In 2010, this then newly-formed North London constituency was the electoral equivalent of a World Cup “group of death“. Labour incumbent Glenda Jackson held it by just 42 votes with her Conservative rival second and the Liberal Democrat candidate a very close third. The split was 33%, 33%, 31%. It was as marginal as three-way marginals get. But in 2015, it became a two-way as the Lib Dems slumped. Jackson’s successor, Tulip Siddiq, increased Labour’s majority, but only just to four figures. The Tories have her in their sights.

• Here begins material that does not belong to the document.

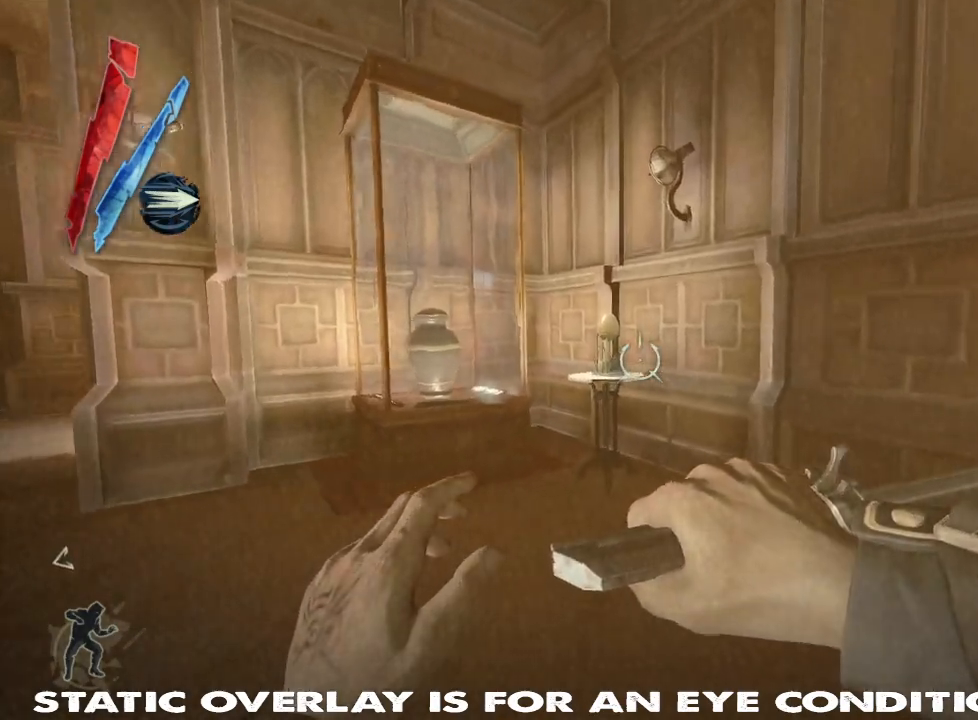
{"keys": ["w"], "mouse": [], "events": [[367, "f", "down"], [467, "f", "up"]]}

It would be wrong to sum up the seat by use of elderly stereotypes, but let’s do it anyway. Hampstead suggests bookish liberals with shapeless hairstyles and mustard-coloured ties who live in big, handsome houses, pace the Heath with big, daft dogs and disapprove of modernity and wealth. Kilburn suggests Irishness, the opening scene of Hanif Kureishi’s The Black Album and a band led by the late Ian Dury. Yes, terribly, yet so enjoyably, wrong.
Look deeper and a fuller picture forms. Nearly a quarter of the seat’s housing is council or housing association-owned, those calling themselves white British form a 40% minority and 25% say they are black or Asian. Nearly 11% are Muslim and 6.5% are Jewish. The posh parts of the seat are increasingly marked by newer, harder and glossier sorts of wealth and the poorer parts are gentrifying.

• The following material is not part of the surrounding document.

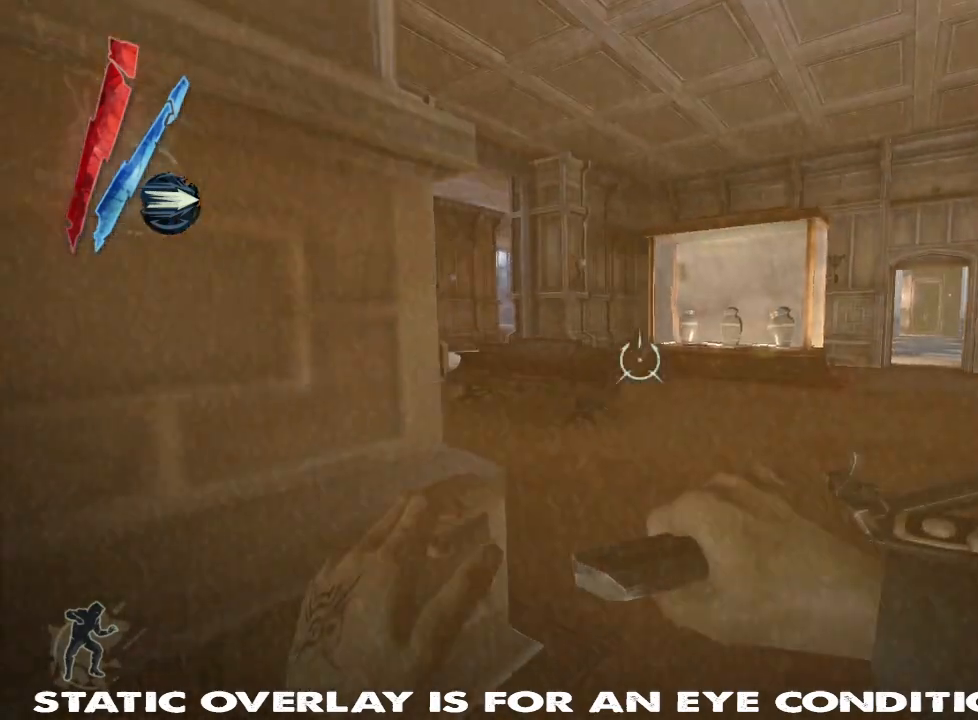
{"keys": ["w"], "mouse": [], "events": [[250, "d", "up"]]}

In light of the latter and the state of the London polls, which give Labour only a small lead over the Tories in the capital as a whole, Siddiq looks to have an even harder fight on her hands than two years back. She’s a firm Remainer and ally of Gina Miller, which should help her in a very strongly Remain seat. But the Conservatives have chosen a Remainer too – Claire-Louise Leyland, who leads Labour-run Camden Council’s opposition Tory group, when they could have had Leaver Kemi Badenoch, a London Assembly member (she’s since found a home in Saffron Walden).
Leyland is an art-therapist and lecturer. Camden New Journal’s Richard Osley reports that she would oppose the re-legalising of fox-hunting with dogs, which Theresa May has indicated she would allow MPs a free vote on. Bloody liberals. Siddiq, a former councillor whose cv is rich in Labour Party experience, is the Mitcham-born grand daughter of the first prime minister of Bangladesh. Her mother’s older sister is the current holder of that post.
The outcome in this seat will partly depend on how well the Lib Dem vote recovers and which of the two frontrunners it most damages. Their candidate, Kirsty Allan, has told the Ham & High that her party is the only one truly “standing up for the 48%.” Allan is a political risk adviser. Neither Leyland nor Siddiq will will need telling that she adds to the seat’s electoral perils.